#### Task prompt
The records below are to be restated word for word, with every picture left out.

#### Study material
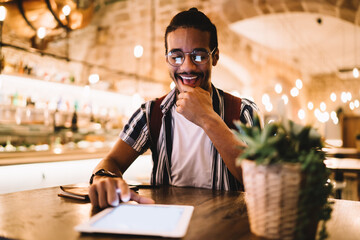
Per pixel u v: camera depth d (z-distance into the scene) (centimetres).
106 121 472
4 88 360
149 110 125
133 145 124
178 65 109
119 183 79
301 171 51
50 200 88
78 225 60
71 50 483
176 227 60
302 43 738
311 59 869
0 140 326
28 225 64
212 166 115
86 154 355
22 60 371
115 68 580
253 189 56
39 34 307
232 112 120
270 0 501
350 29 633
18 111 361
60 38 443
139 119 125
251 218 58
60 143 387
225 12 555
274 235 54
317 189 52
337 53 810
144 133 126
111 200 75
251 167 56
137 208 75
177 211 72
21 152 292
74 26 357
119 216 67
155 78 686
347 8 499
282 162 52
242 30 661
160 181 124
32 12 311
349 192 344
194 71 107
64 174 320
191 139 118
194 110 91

#### Exercise response
Per pixel u v: camera depth d (z-distance into the scene) (centimetres).
106 121 472
4 88 360
149 110 125
133 145 124
178 65 109
119 183 79
301 171 51
50 200 88
78 225 60
71 50 483
176 227 60
302 43 738
311 59 869
0 140 326
28 225 64
212 166 115
86 154 355
22 60 371
115 68 580
253 189 56
39 34 307
232 112 120
270 0 501
350 29 633
18 111 361
60 38 443
139 119 125
251 218 58
60 143 387
225 12 555
274 235 54
317 189 52
337 53 810
144 133 126
111 200 75
251 167 56
137 208 75
177 211 72
21 152 292
74 26 357
119 216 67
155 78 686
347 8 499
282 162 52
242 30 661
160 181 124
32 12 311
349 192 344
194 71 107
64 174 320
191 139 118
194 110 91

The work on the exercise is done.